The ANC will have to go back to the drawing board in its attempts to regulate teachers. It has no option other than to continue the protracted negotiations of recent years with teacher trade unions to modify their behaviour by agreement.

The Congress of South African Trade Unions and two of its public service affiliates, the South African Democratic Teachers' Union (Sadtu) and the National Education and Health Workers Union, have shot down the ANC proposal. They took cover under the Labour Relations Act, which defines essential services as those "the interruption of which would endanger the life, personal safety or health of a whole of part of the population".

This definition is based on that of the International Labour Organisation (ILO), whose conventions the government endorses.
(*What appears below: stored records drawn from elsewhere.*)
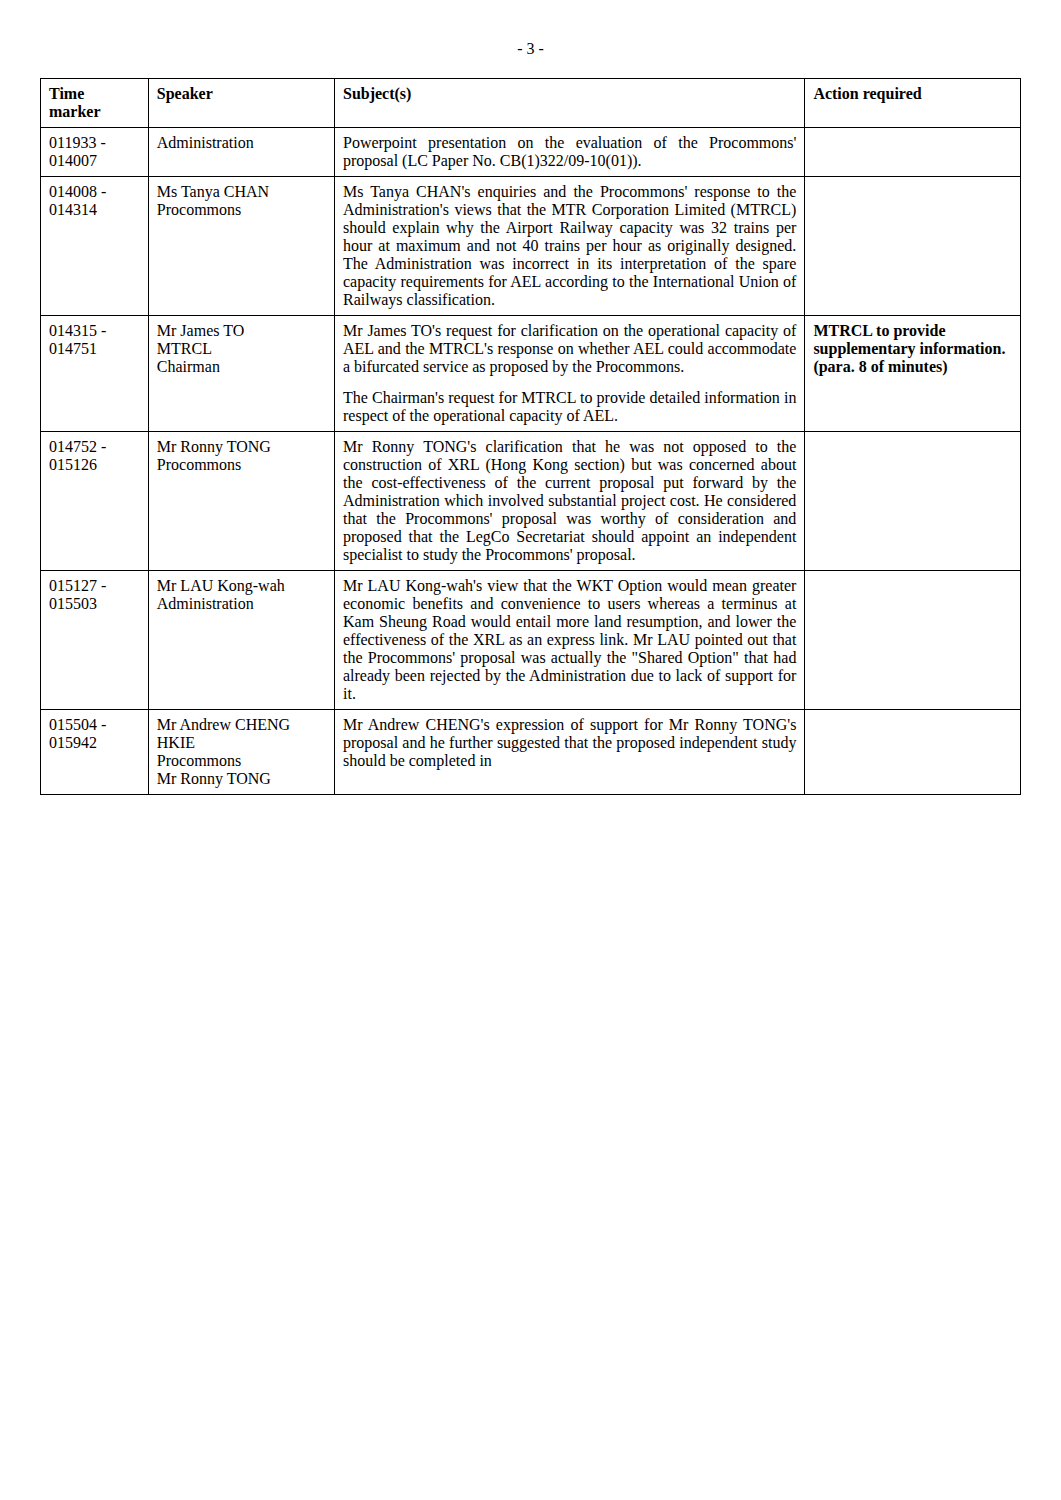- 3 -
| Time marker | Speaker | Subject(s) | Action required |
| --- | --- | --- | --- |
| 011933 - 014007 | Administration | Powerpoint presentation on the evaluation of the Procommons' proposal (LC Paper No. CB(1)322/09-10(01)). | |
| 014008 - 014314 | Ms Tanya CHAN Procommons | Ms Tanya CHAN's enquiries and the Procommons' response to the Administration's views that the MTR Corporation Limited (MTRCL) should explain why the Airport Railway capacity was 32 trains per hour at maximum and not 40 trains per hour as originally designed. The Administration was incorrect in its interpretation of the spare capacity requirements for AEL according to the International Union of Railways classification. | |
| 014315 - 014751 | Mr James TO MTRCL Chairman | Mr James TO's request for clarification on the operational capacity of AEL and the MTRCL's response on whether AEL could accommodate a bifurcated service as proposed by the Procommons. The Chairman's request for MTRCL to provide detailed information in respect of the operational capacity of AEL. | MTRCL to provide supplementary information. (para. 8 of minutes) |
| 014752 - 015126 | Mr Ronny TONG Procommons | Mr Ronny TONG's clarification that he was not opposed to the construction of XRL (Hong Kong section) but was concerned about the cost-effectiveness of the current proposal put forward by the Administration which involved substantial project cost. He considered that the Procommons' proposal was worthy of consideration and proposed that the LegCo Secretariat should appoint an independent specialist to study the Procommons' proposal. | |
| 015127 - 015503 | Mr LAU Kong-wah Administration | Mr LAU Kong-wah's view that the WKT Option would mean greater economic benefits and convenience to users whereas a terminus at Kam Sheung Road would entail more land resumption, and lower the effectiveness of the XRL as an express link. Mr LAU pointed out that the Procommons' proposal was actually the "Shared Option" that had already been rejected by the Administration due to lack of support for it. | |
| 015504 - 015942 | Mr Andrew CHENG HKIE Procommons Mr Ronny TONG | Mr Andrew CHENG's expression of support for Mr Ronny TONG's proposal and he further suggested that the proposed independent study should be completed in | |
The ILO has ruled that education is not included in this definition.

The South African Communist Party has since suggested that the term "essential service" be dropped from the discussion.

ANC secretary-general Gwede Mantashe has refined his comments to say what the party was really seeking was an "attitudinal" change among teachers.

Labour lawyer Anton Roskam, of Haffegee, Roskam and Savage, said on Wednesday that apart from it being impossible to declare education an essential service, any attempt to limit teachers’ right to strike would have to comply with the constitution.

Sadtu general secretary Mugwena Maluleke said the union had requested a meeting with the ANC to discuss the issue, but it was inconceivable that it would enter into any voluntary agreement to limit the right to strike. "The strike is the only weapon that workers have.

"It would make no sense to agree to limitations on that."

The government had recourse in the event of unprotected labour disruptions. It could take disciplinary action against the involved teachers, Mr Maluleke said.

"Why do they need another law, when in fact they are not enforcing the one that they have?"

Mr Roskam said protected and procedural strikes in the education sector in the past 10 years were few "and hardly an issue". The problem was that the employer was not enforcing the Labour Relations Act.

The focus on essential services has highlighted the failure of the provisions of the Labour Relations Act so far to regulate strike activity. This is particularly the case in essential services.

The result has been that essential services workers — such as nurses, doctors, some municipal workers, and employees essential to electricity generation and distribution — have in recent years gone on strike regardless of the law.

Mr Roskam has written several research papers on the problem and has proposed amendments to the act. The issue of essential services was fraught with challenges, he said.

The essential services committee, brought into being by the act, had to name sectors to be declared essential services. Then workers and employers in the sectors should draw up a collective agreement that specified who had to remain at work during a strike.

But in the past 17 years, only one such agreement — between Eskom and the National Union of Metalworkers of South Africa — was concluded. "This agreement has since collapsed and I don’t know of a single one that is in effect," Mr Roskam said.

The result had been that sectors that had been declared essential services tended to "ignore the law and go on strike".